The agreement between sonographic and clinical assessment of enthesitis is an area of interest in rheumatology due to the limited specificity and sensitivity of the latter method [
15]. A few studies that compared these two modalities found low to moderate agreement [
43,
44]. Recently, van der Ven et al. reported that adding US evaluation in psoriasis patients who had entheseal tenderness on clinical examination reduced the rate of enthesitis by 64% [
45]. In this regard, it should be mentioned that the MASEI score includes entheseal lesions that represent irreversible damage from prior active enthesitis, such as enthesophytes and erosions, in addition to active lesions such as vascularization. Thus, the sonographic score may be high in patients who sustained entheseal damage from prior enthesitis who may be in remission at the time of assessment.
This study has several limitations. First, the association between sonographic enthesitis in sites located adjacent to large joints and radiographic damage of small joints in the hands and feet is indirect and may not suggest a causal link. Identifying enthesitis in the small joints is a difficult task, which may explain why there is no such enthesitis index. In addition, radiographic damage in large joints is less common and hence there is no standardized damage index for these sites. Thus, although the study cannot support a direct causal link between enthesitis and the development of peripheral or axial joint damage, the strong association observed between the extent of enthesitis and a number of features of joint damage in the peripheral and axial joints suggest that enthesitis may be a marker of more severe PsA phenotypes. An additional limitation of the study includes its cross-sectional nature that does not allow making causal inferences. Furthermore, we assessed the associations between enthesitis at a single time point and radiographic damage that has accumulated over time. However, MASEI score includes a bone damage subcategory which reflects irreversible entheseal bone damage (e.g., enthesophytes and erosions) that has accumulated over time. Furthermore, all regression analyses showed that these chronic bone lesions were more strongly associated with radiographic joint damage than the soft tissue lesions. Lastly, treatments may have modified the relationship as we controlled for treatment only at the time of assessment, although it is expected that effective treatment for enthesitis, such as biologics, would have weakened the association. However, our sensitivity analyses that included the use of biologics and DMARDs at any point during the disease did not significantly modify the results.

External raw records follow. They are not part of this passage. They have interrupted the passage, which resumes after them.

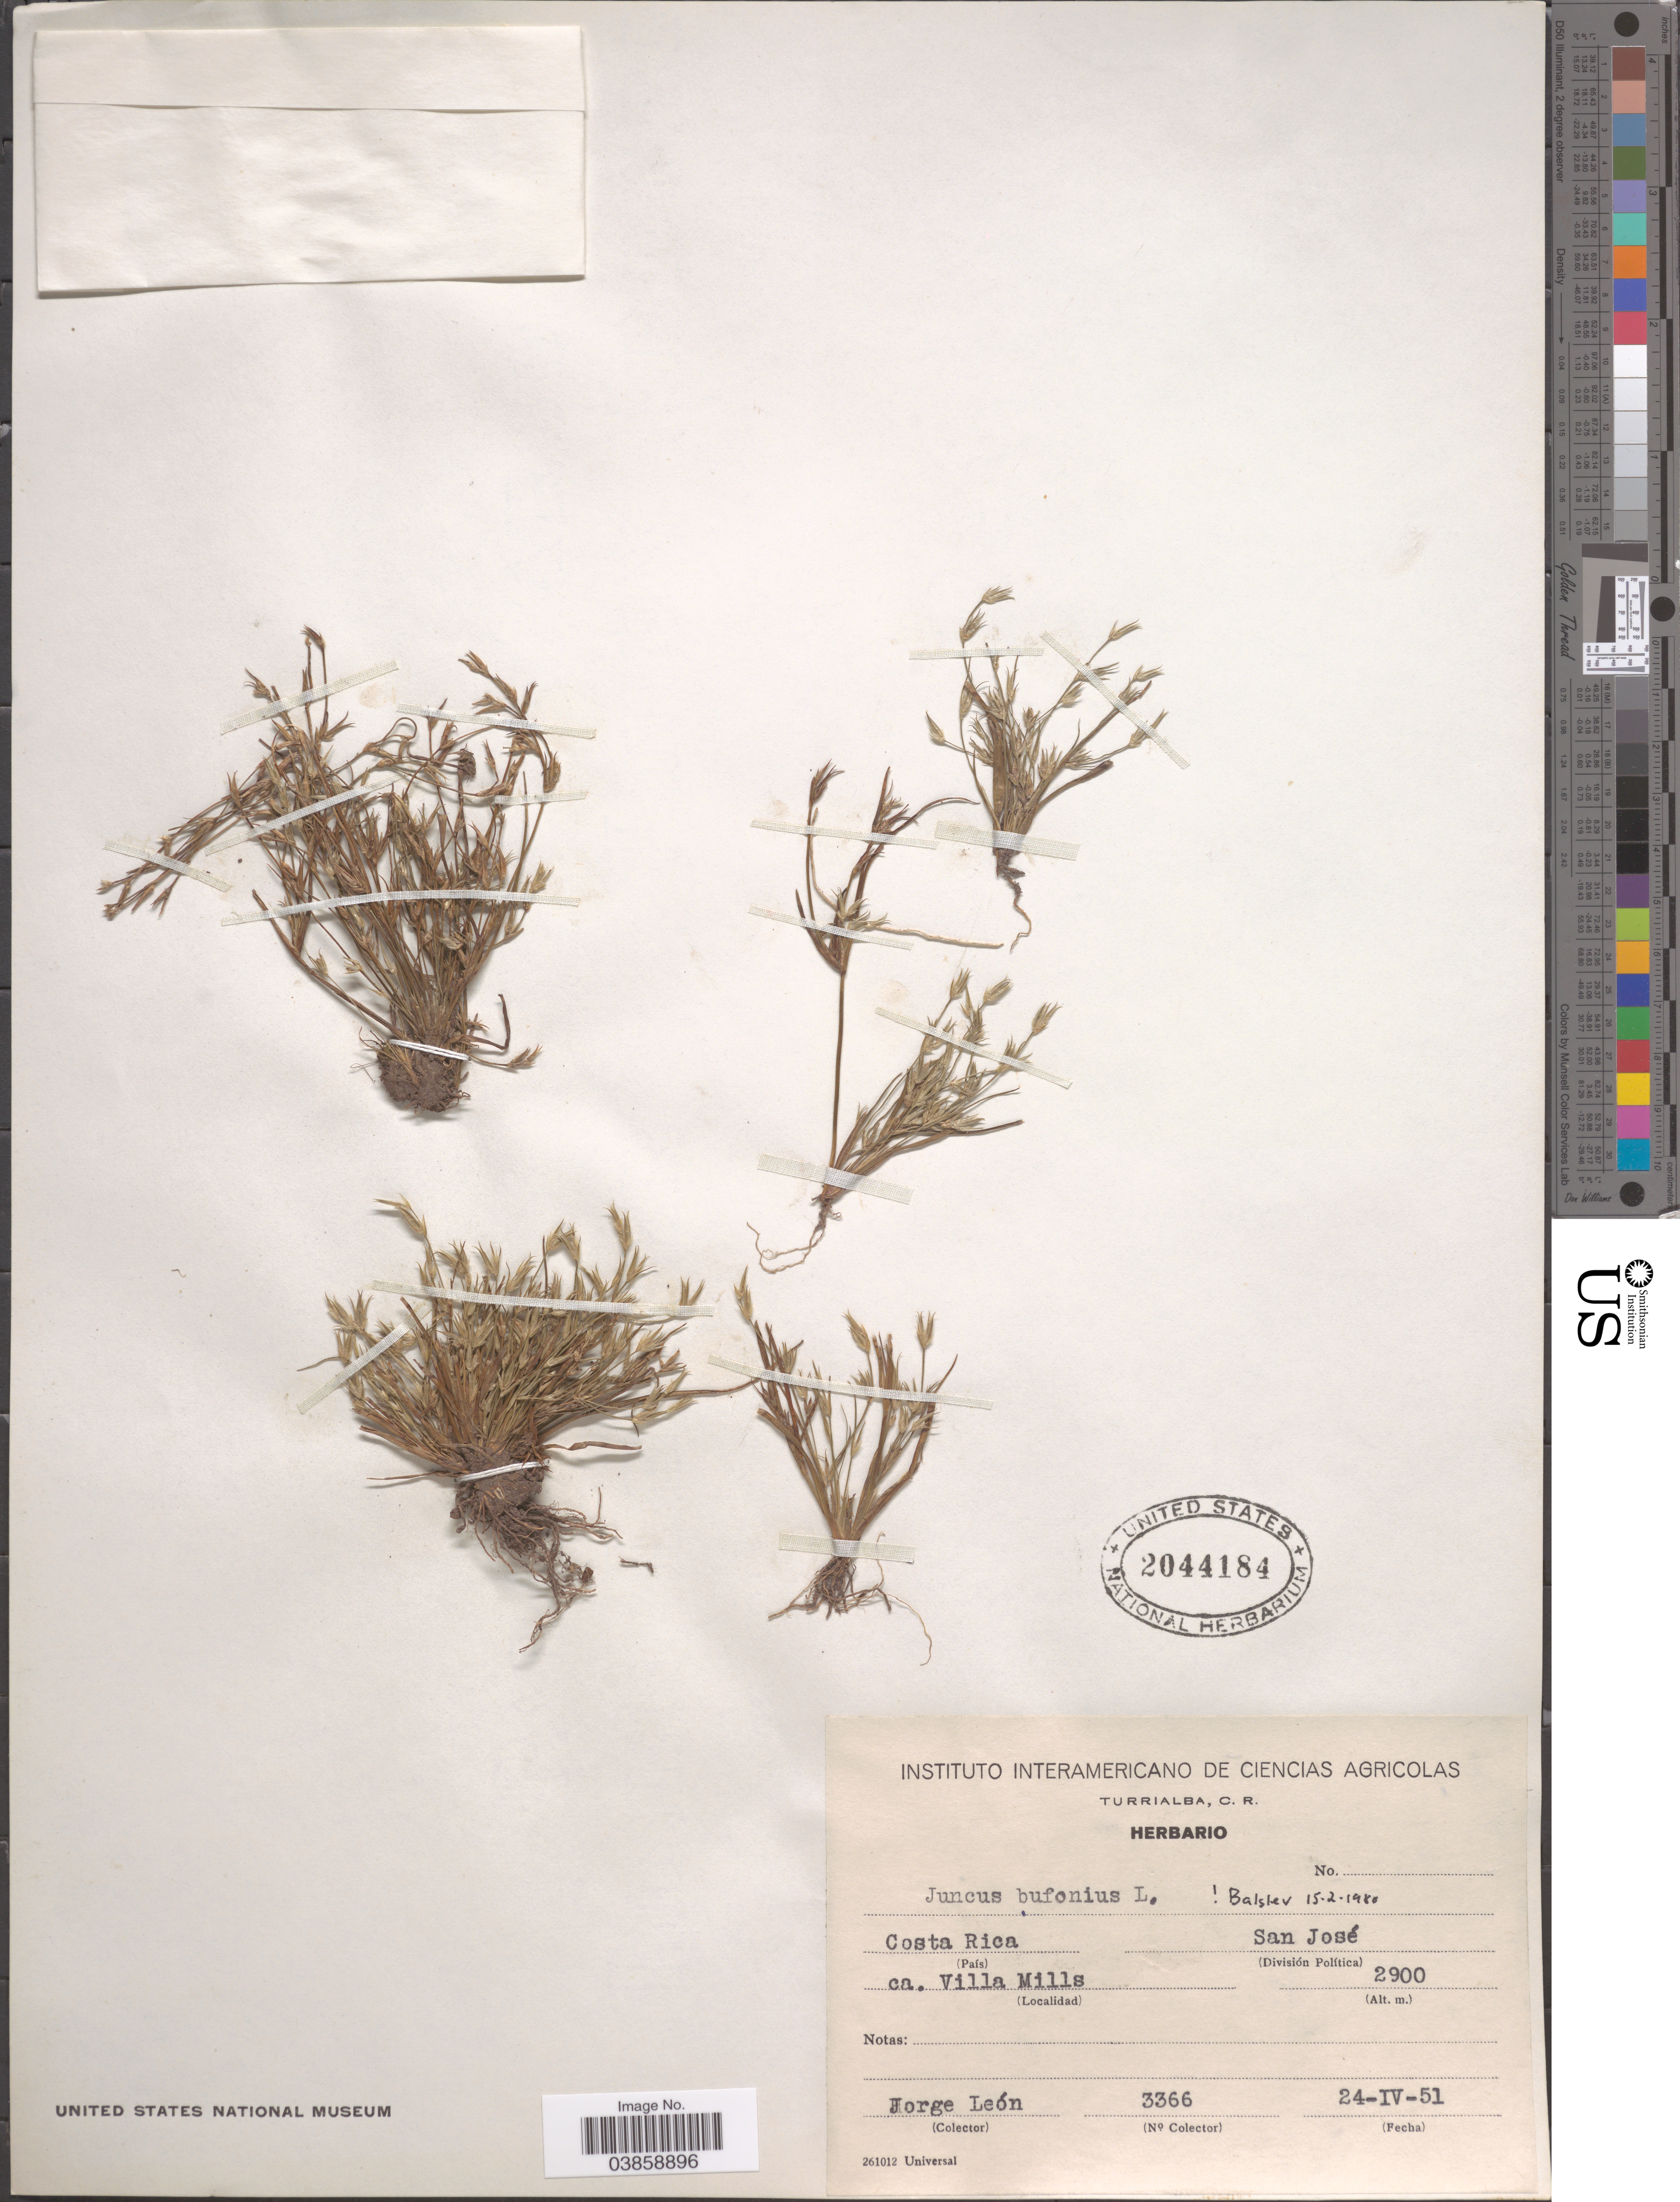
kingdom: Plantae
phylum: Tracheophyta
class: Liliopsida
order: Poales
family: Juncaceae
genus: Juncus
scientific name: Juncus bufonius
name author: L.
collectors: J. León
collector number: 3366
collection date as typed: Transcribed d/m/y: 24/4/51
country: Costa Rica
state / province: San José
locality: San José (División Política). Ca. Villa Mills.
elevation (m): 2900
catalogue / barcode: US 2044184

This study has several strengths. To our knowledge, this is the largest study thus far that explored the association between sonographic enthesitis and radiographic joint damage in PsA. The use of sonographic enthesitis as a primary predictor improved the accuracy of assessing this important feature over physical examination [
15]. In addition, the PsA cohort in this study is well phenotyped, which enables to control for multiple confounders.